The Control Basis
Learning in the Control Basis
Machine learning techniques based on Markov Decision Processes (MDPs?) like reinforcement learning (RL) are employed to learn policies for sequencing control decisions in order to optimize reward. The learning algorithm solves the temporal credit assignment problem by associating credit with elements of a behavioral sequence that lead to reward. However, RL depends on stochastic exploration and our state space could be enormous for interesting robots. Moreover, any algorithm that depends on completely random exploration will take a long time, and will occassionally do something terribly unfortunate to learn about the consequences. Below are a number of learning examples in the Control Basis framework.
Learning a Rotate Gait
The first policy Thing learned was how to rotate in place. Here's a movie showing the training, the number in the lower left of the frame is the elapsed time of the learning episode. The approach we employed made it possible for Thing to learn this gait in about 11 minutes, on-line, in a single training episode. Knowledge of the motor synergies involved in rotating under varying conditions significantly improved the acquisition of other behavior. For instance, Thing learned to translated in roughly half the time given the prior rotate policy than it did without it, and ultimately, the average amount of translation per action was roughly double as well. We believe that this phenomenon is consistent with the kind of staged, sequential development that human neonates exhibit as observed by Developmental Psychologists like Piaget.
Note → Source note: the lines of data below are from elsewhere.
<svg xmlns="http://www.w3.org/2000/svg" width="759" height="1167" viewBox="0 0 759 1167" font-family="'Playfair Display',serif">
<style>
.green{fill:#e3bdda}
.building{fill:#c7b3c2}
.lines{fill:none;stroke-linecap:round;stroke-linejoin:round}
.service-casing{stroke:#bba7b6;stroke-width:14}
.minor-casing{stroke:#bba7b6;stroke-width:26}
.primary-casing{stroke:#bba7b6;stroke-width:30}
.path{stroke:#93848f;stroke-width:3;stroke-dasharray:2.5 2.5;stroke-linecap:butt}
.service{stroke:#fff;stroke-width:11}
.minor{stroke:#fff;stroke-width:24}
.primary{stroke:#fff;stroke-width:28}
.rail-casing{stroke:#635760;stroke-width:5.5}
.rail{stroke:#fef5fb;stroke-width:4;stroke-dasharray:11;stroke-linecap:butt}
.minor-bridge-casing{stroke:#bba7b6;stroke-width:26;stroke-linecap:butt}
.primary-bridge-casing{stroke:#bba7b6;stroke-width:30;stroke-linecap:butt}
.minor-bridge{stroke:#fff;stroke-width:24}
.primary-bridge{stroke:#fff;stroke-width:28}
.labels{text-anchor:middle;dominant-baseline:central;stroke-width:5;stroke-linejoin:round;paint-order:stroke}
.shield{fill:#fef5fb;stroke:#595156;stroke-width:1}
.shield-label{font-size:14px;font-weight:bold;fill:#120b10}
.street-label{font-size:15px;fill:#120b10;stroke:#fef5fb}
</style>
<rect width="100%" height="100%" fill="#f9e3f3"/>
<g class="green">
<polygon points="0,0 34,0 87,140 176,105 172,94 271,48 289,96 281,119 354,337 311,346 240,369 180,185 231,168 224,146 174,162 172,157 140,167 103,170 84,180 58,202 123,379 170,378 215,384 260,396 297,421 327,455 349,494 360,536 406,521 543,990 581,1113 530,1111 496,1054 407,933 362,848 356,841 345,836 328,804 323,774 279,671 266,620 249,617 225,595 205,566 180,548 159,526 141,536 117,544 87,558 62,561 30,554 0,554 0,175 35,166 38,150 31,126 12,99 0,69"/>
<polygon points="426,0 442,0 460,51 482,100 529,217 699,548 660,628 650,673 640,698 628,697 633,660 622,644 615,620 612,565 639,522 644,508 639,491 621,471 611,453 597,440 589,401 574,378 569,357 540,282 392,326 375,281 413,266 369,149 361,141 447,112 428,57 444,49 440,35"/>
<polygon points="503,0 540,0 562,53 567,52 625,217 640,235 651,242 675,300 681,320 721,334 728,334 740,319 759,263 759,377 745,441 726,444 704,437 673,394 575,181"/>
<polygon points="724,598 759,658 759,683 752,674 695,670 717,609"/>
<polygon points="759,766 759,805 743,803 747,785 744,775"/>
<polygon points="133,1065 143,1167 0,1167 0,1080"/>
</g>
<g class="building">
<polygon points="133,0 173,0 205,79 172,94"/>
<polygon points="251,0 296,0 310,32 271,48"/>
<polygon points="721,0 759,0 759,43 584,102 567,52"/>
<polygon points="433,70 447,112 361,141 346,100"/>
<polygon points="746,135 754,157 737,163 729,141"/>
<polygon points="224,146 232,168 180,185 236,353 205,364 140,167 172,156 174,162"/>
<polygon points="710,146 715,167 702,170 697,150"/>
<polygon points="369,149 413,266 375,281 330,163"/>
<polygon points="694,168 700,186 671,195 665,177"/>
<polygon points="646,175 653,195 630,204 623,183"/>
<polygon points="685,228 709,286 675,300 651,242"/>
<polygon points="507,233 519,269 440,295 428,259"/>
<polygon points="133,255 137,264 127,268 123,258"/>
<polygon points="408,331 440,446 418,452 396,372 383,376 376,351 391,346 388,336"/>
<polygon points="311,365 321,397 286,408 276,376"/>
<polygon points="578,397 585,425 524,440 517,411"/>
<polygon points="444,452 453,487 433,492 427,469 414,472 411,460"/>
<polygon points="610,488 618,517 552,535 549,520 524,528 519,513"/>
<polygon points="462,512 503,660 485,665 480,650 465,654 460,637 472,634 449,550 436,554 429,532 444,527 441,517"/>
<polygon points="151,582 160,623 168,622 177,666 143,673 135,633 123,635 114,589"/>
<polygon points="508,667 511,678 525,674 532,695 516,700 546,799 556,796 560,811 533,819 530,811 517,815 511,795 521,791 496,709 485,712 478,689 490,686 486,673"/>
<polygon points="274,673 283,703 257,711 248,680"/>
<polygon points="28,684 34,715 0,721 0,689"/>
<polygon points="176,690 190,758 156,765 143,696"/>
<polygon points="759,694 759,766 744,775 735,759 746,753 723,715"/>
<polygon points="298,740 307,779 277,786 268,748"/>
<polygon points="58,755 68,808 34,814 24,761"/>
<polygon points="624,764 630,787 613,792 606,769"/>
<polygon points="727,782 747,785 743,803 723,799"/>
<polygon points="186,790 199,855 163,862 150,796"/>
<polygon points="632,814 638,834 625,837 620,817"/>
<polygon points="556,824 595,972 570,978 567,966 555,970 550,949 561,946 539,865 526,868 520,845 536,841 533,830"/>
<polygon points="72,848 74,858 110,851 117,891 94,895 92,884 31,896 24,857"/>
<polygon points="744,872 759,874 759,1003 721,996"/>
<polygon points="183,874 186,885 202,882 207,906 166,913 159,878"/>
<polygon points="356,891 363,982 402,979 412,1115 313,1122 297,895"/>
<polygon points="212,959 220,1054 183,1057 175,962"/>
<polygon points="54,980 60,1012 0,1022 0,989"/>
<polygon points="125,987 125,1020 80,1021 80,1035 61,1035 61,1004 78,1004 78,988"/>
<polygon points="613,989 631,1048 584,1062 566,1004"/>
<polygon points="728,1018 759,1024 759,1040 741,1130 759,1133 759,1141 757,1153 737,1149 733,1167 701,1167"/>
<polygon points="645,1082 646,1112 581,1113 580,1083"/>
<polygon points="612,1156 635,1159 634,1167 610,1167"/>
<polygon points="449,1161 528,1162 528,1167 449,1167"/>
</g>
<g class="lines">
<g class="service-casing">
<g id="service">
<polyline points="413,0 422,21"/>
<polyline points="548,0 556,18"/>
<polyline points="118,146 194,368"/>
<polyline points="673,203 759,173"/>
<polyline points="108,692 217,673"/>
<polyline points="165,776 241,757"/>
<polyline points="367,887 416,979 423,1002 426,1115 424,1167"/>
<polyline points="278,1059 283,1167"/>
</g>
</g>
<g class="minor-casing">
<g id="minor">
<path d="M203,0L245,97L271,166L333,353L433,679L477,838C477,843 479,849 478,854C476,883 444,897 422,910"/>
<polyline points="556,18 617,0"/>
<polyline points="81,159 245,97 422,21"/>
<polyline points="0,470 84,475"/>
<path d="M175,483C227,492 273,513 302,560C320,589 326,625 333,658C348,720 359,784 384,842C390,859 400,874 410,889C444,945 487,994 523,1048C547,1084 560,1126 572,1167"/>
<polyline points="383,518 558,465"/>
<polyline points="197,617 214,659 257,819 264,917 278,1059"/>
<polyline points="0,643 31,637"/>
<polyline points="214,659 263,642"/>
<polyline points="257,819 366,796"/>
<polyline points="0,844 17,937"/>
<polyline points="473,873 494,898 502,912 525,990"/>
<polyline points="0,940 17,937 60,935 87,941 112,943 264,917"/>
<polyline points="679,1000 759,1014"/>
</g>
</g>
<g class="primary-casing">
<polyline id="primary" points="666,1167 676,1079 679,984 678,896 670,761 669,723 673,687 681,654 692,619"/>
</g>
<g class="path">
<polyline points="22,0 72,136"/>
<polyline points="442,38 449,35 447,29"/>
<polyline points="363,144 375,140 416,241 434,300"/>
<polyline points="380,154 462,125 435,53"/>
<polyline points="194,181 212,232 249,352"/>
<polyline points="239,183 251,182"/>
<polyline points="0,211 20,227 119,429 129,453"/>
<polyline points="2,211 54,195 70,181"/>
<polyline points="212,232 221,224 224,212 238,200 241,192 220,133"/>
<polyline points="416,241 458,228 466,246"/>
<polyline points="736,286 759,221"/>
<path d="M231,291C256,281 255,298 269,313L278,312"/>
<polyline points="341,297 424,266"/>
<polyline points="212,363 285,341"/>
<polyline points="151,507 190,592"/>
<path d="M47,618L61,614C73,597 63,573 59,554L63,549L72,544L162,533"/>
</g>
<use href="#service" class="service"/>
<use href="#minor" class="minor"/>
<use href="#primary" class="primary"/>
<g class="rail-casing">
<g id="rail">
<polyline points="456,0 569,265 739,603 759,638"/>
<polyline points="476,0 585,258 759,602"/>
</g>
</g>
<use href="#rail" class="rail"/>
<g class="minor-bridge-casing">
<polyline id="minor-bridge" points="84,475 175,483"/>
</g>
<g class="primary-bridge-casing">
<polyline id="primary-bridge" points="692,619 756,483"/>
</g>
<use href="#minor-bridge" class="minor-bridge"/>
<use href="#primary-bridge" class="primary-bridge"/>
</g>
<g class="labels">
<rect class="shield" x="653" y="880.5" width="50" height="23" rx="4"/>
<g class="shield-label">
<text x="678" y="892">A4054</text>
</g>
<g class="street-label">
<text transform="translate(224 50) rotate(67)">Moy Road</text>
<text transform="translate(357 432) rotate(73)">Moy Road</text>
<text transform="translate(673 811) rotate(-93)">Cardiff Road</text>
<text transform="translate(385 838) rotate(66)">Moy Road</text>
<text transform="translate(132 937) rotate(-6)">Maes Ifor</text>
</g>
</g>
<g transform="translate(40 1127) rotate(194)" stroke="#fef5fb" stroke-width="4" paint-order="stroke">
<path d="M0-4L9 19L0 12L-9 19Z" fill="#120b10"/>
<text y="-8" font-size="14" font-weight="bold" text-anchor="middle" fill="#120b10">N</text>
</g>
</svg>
This MDP shows all of the statically stable configurations for Thing. The hilighted transitions demonstrate actions that can be taken to transition between these states. The resulting behavior is the rotate gait seen in the movie. The four states in this policy are shown below.

Learning a Stable Grasp

A similar MDP can be constructed where states represent all stable bimanual grasp configurations for Dexter. These grasps include 2-handed grasps as well as 1-handed grasps where a contact force is supplied from gravity.
Here Dexter demonstrates the redundancy available in bimanual grasps. The robot is able to transition between stable grasps between both hands, as well as between one hand and gravity. The video demonstrates a learned policy for these transitions that allows the robot to move the ball to locations far to it's side, not reachable while maintaining a bimanual grasp.